-------- Supplied data --------

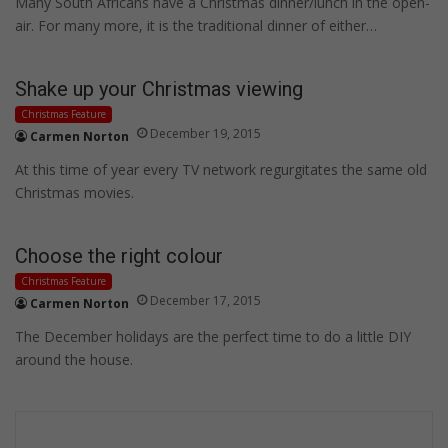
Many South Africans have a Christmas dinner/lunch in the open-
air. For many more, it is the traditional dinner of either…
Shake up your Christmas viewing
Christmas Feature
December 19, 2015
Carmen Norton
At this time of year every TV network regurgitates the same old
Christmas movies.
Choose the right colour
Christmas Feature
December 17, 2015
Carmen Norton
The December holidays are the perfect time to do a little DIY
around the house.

--------

Task: Write out every line of the listing above word for word, leaving out the picture.

Your solution:
Many South Africans have a Christmas dinner/lunch in the open-
air. For many more, it is the traditional dinner of either…
Shake up your Christmas viewing
Christmas Feature
December 19, 2015
Carmen Norton
At this time of year every TV network regurgitates the same old
Christmas movies.
Choose the right colour
Christmas Feature
December 17, 2015
Carmen Norton
The December holidays are the perfect time to do a little DIY
around the house.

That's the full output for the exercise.